Introduction
I am programming an artificial neural network to analyze the MNIST dataset of handwritten digits. Vector $\textbf{a}$ in layer $\textit{L}$ of length $\textit{i}$ in the network are given by:
$\textbf{a}^L_{i} = \sigma(\textbf{z}^L_i)$
Where vector $\textbf{z}$ is the sum of a product, of the weight matrix $\textbf{w}$ for layer $\textit{L}$ and the previous layer vector $\textbf{a}^{L-1}_j$ of length $\textit{j}$, and bias vector $\textbf{b}^L_i$.
$\textbf{z}^L_{i} = \textbf{w}^L_{ij}\cdot\textbf{a}^{L-1}_{j} + \textbf{b}^L_{i}$
and
$\sigma(\textbf{x}) = \displaystyle\frac{e^{\textbf{x}}}{1+e^{\textbf{x}}}$
To train the model the weights and biases must be adjusted to minimize a cost function.
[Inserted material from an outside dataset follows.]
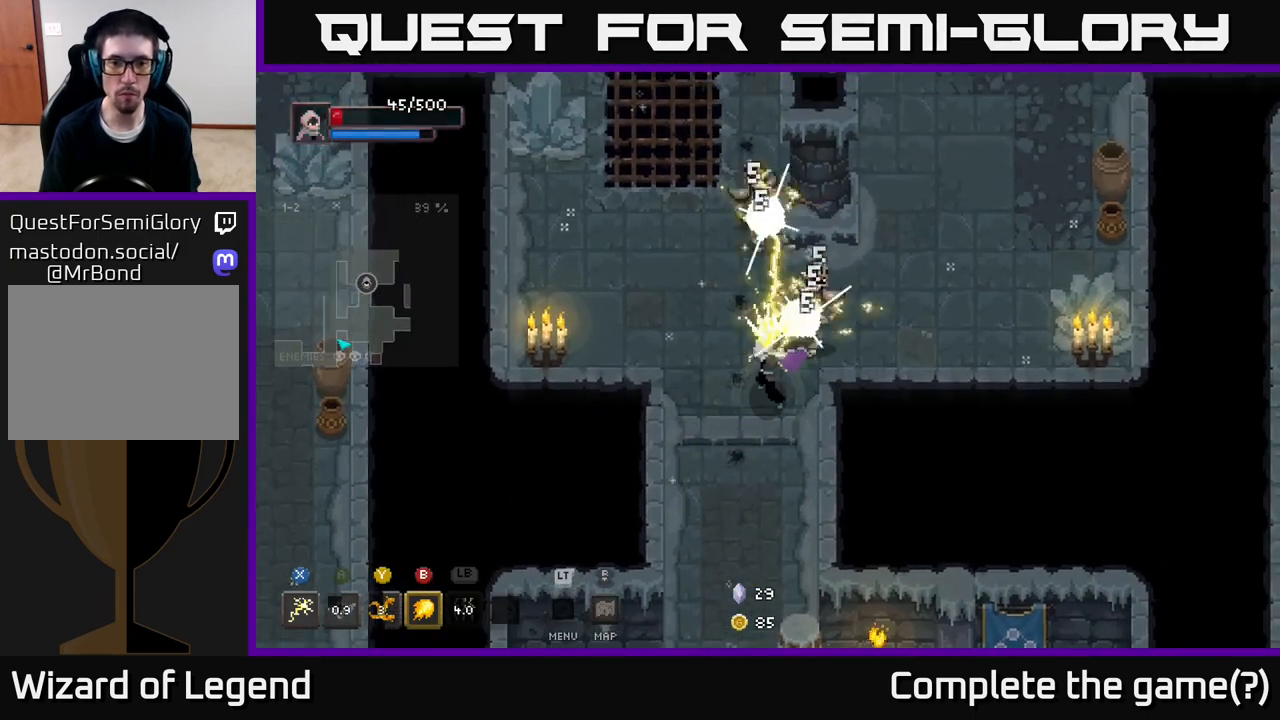
{"buttons": ["X"], "left_stick": "up", "right_stick": "center", "events": [[267, "X", "up"], [433, "X", "down"]]}
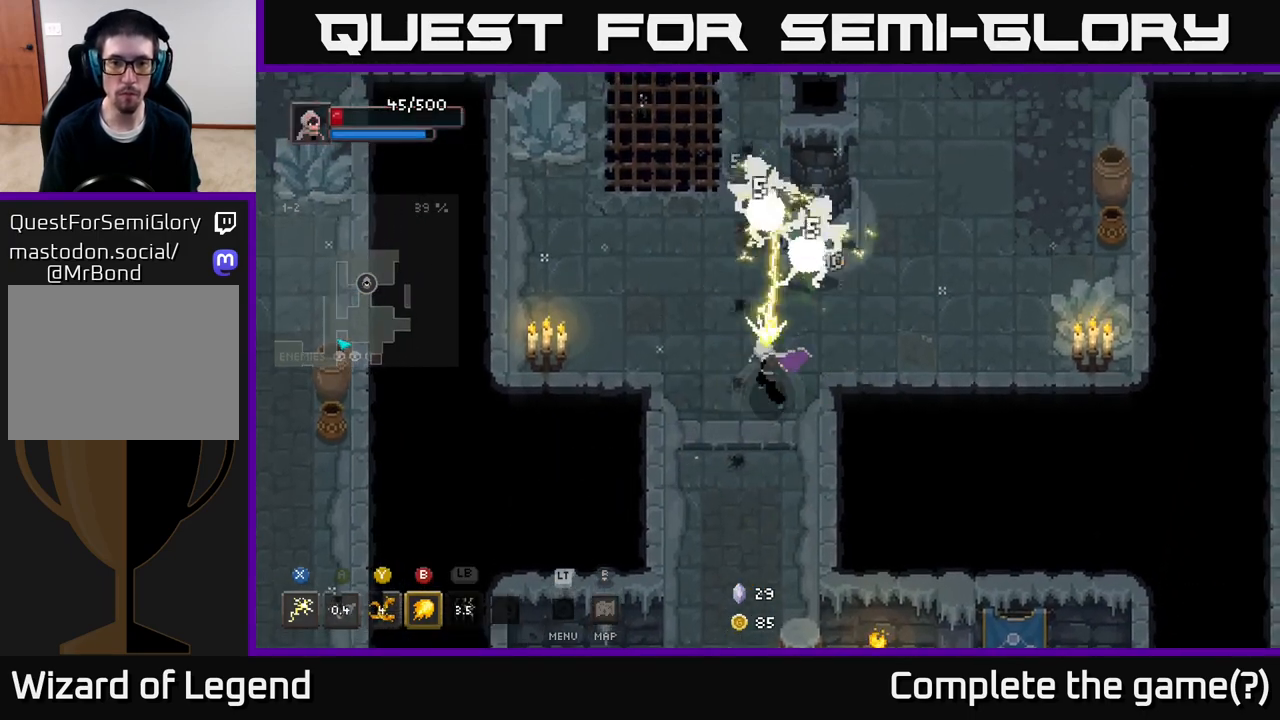
{"buttons": [], "left_stick": "up", "right_stick": "center", "events": [[433, "X", "up"]]}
The cost function is squared error of the model vector output $\textbf{a}^L_{i}$ and the labeled true values $\textbf{y}_i$:
$C(\textbf{a}^L_{i}) = \displaystyle\sum_i(\textbf{a}^L_{i} - \textbf{y}_i)^2$
The chain rule is implemented to calculate for the derivative of the cost function with respect to the weights.
$\displaystyle\frac{\delta C}{\delta \textbf{w}^L_{ij}} = \frac{\delta C}{\delta \textbf{a}^L_{i}} \frac{\delta \textbf{a}^L_{i}}{\delta \textbf{z}^L_{i}} \frac{\delta \textbf{z}^L_{i}}{\delta \textbf{w}^L_{ij}}$
and
$\displaystyle \frac{\delta C}{\delta \textbf{a}^L_{i}} = 2\sum_i(\textbf{a}^L_{i} - \textbf{y}_i) $
$\displaystyle \frac{\delta \textbf{a}^L_{i}}{\delta \textbf{z}^L_{i}} = \sigma'(\textbf{z}^L_{i}) = \displaystyle\frac{e^{\textbf{z}^L_{i}}}{(1+e^{\textbf{z}^L_{i}})^2} $
$\displaystyle \frac{\delta \textbf{z}^L_{i}}{\delta \textbf{w}^L_{ij}} = \textbf{a}^{L-1}_{j} $
altogether yielding:
$\displaystyle\frac{\delta C}{\delta \textbf{w}^L_{ij}} = 2\sum_i(\textbf{a}^L_{i} - \textbf{y}_T)\frac{e^{\textbf{z}^L_{i}}}{(1+e^{\textbf{z}^L_{i}})^2}\textbf{a}^{L-1}_{j}$
Question
I was going to ask how to reconcile the fact that $\frac{\delta C}{\delta \textbf{w}^L_{ij}}$ includes the product of two vectors of different length. ( $\textbf{a}^L_{i}$ and $\textbf{a}^{{L-1}}_{j}$)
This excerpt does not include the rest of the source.